[ENTRIES PROVIDED]:
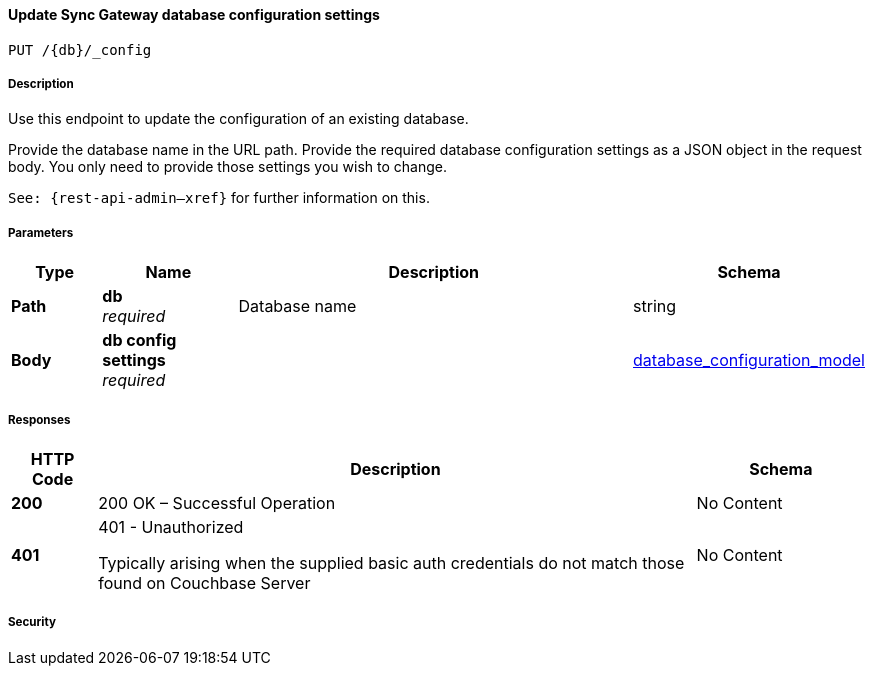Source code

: 

// tag::operation-before[]


[[_upsert_db_config]]
==== Update Sync Gateway database configuration settings
....
PUT /{db}/_config
....



// tag::operation-begin[]


===== Description


// tag::description[]

Use this endpoint to update the configuration of an existing database.

Provide the database name in the URL path.
Provide the required database configuration settings as a JSON object in the request body.
You only need to provide those settings you wish to change.

`See: {rest-api-admin--xref}` for further information on this.



// end::description[]


===== Parameters


// tag::parameters[]


[options="header", cols=".^2a,.^3a,.^9a,.^4a"]
|===
|Type|Name|Description|Schema
|**Path**|**db** +
__required__|Database name|string
|**Body**|**db config settings** +
__required__||<<_database_configuration_model,database_configuration_model>>
|===



// end::parameters[]



===== Responses



// tag::responses[]


[options="header", cols=".^2a,.^14a,.^4a"]
|===
|HTTP Code|Description|Schema
|**200**|200 OK – Successful Operation|No Content
|**401**|401 - Unauthorized

Typically arising when the supplied basic auth credentials do not match those found on Couchbase Server|No Content
|===



// end::responses[]


===== Security


// tag::security[]



// end::security[]



// end::operation-begin[]



// end::operation-before[]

[JOB ITEM]: Beginning with the line holding "information on this." and ending with the line holding "config settings** +", write out the stretch of material above exactly; add no further lines.

[SOLUTION]:
`See: {rest-api-admin--xref}` for further information on this.



// end::description[]


===== Parameters


// tag::parameters[]


[options="header", cols=".^2a,.^3a,.^9a,.^4a"]
|===
|Type|Name|Description|Schema
|**Path**|**db** +
__required__|Database name|string
|**Body**|**db config settings** +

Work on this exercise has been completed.